ACTION ITEM: In your copy of the records, include every word exactly and no pictures.

DATA EXTRACTS:

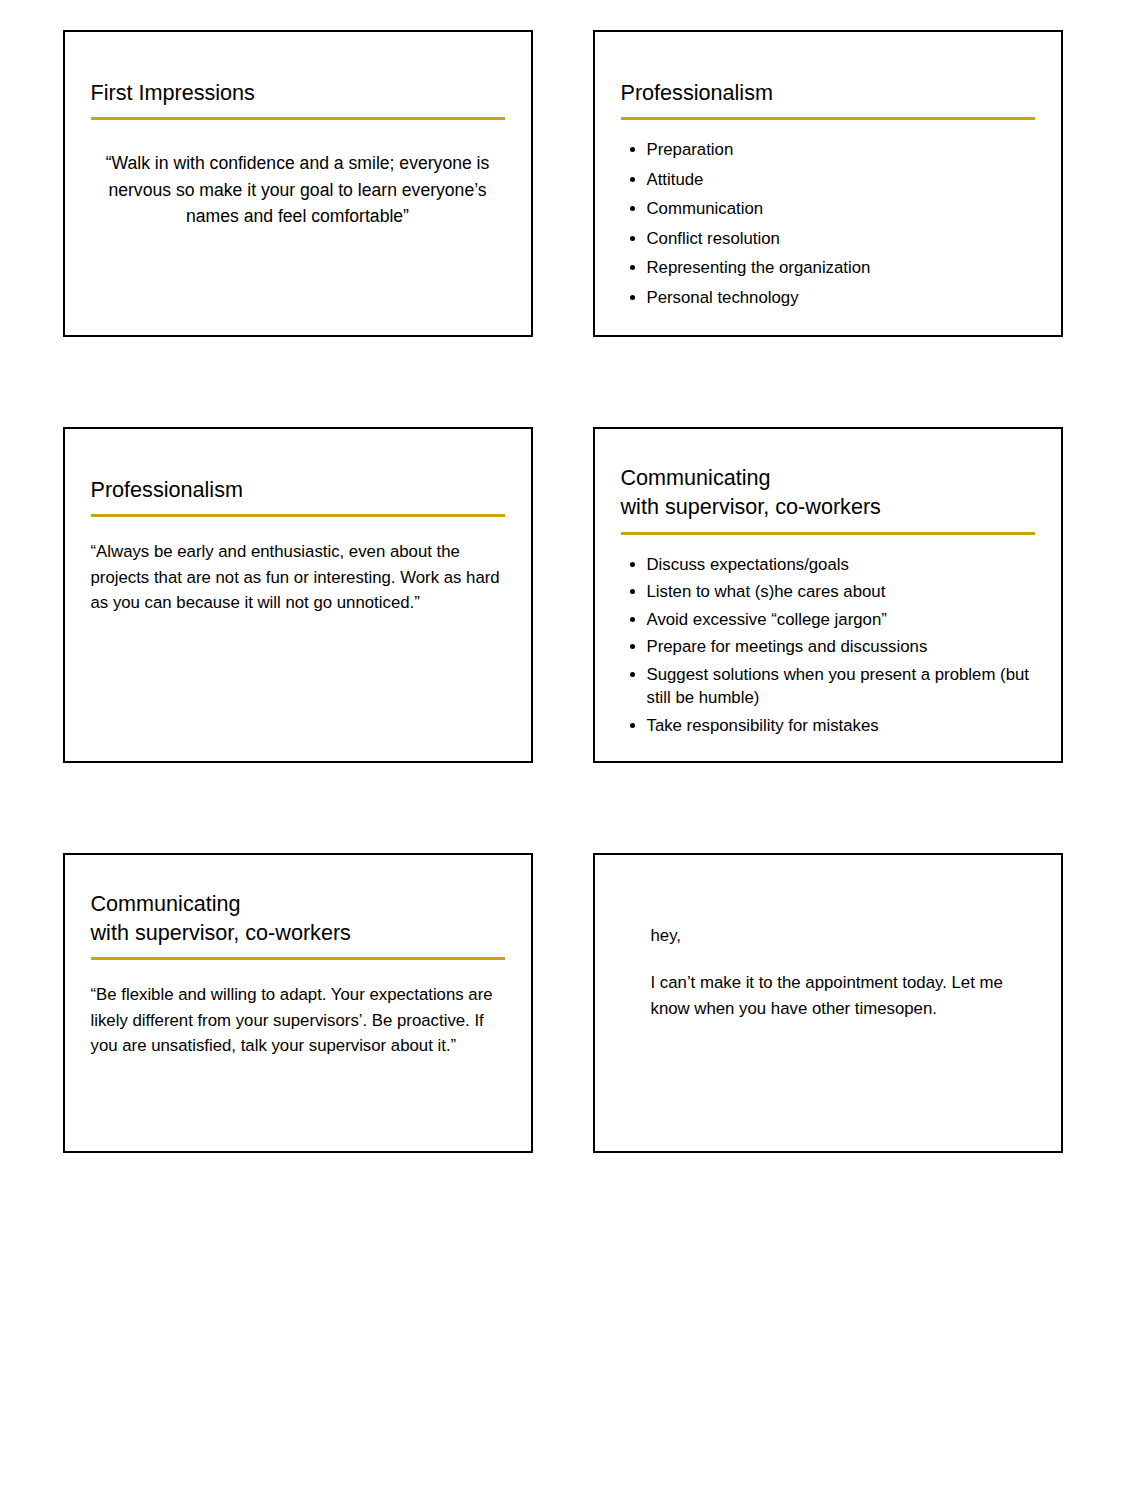First Impressions
“Walk in with confidence and a smile; everyone is nervous so make it your goal to learn everyone’s names and feel comfortable”
Professionalism
Preparation
Attitude
Communication
Conflict resolution
Representing the organization
Personal technology
Professionalism
“Always be early and enthusiastic, even about the projects that are not as fun or interesting. Work as hard as you can because it will not go unnoticed.”
Communicating
with supervisor, co-workers
Discuss expectations/goals
Listen to what (s)he cares about
Avoid excessive “college jargon”
Prepare for meetings and discussions
Suggest solutions when you present a problem (but still be humble)
Take responsibility for mistakes
Communicating
with supervisor, co-workers
“Be flexible and willing to adapt. Your expectations are likely different from your supervisors’. Be proactive. If you are unsatisfied, talk your supervisor about it.”
hey,
I can’t make it to the appointment today. Let me know when you have other timesopen.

EXPECTED OUTPUT:
First Impressions
“Walk in with confidence and a smile; everyone is nervous so make it your goal to learn everyone’s names and feel comfortable”
Professionalism
Preparation
Attitude
Communication
Conflict resolution
Representing the organization
Personal technology
Professionalism
“Always be early and enthusiastic, even about the projects that are not as fun or interesting. Work as hard as you can because it will not go unnoticed.”
Communicating
with supervisor, co-workers
Discuss expectations/goals
Listen to what (s)he cares about
Avoid excessive “college jargon”
Prepare for meetings and discussions
Suggest solutions when you present a problem (but still be humble)
Take responsibility for mistakes
Communicating
with supervisor, co-workers
“Be flexible and willing to adapt. Your expectations are likely different from your supervisors’. Be proactive. If you are unsatisfied, talk your supervisor about it.”
hey,
I can’t make it to the appointment today. Let me know when you have other timesopen.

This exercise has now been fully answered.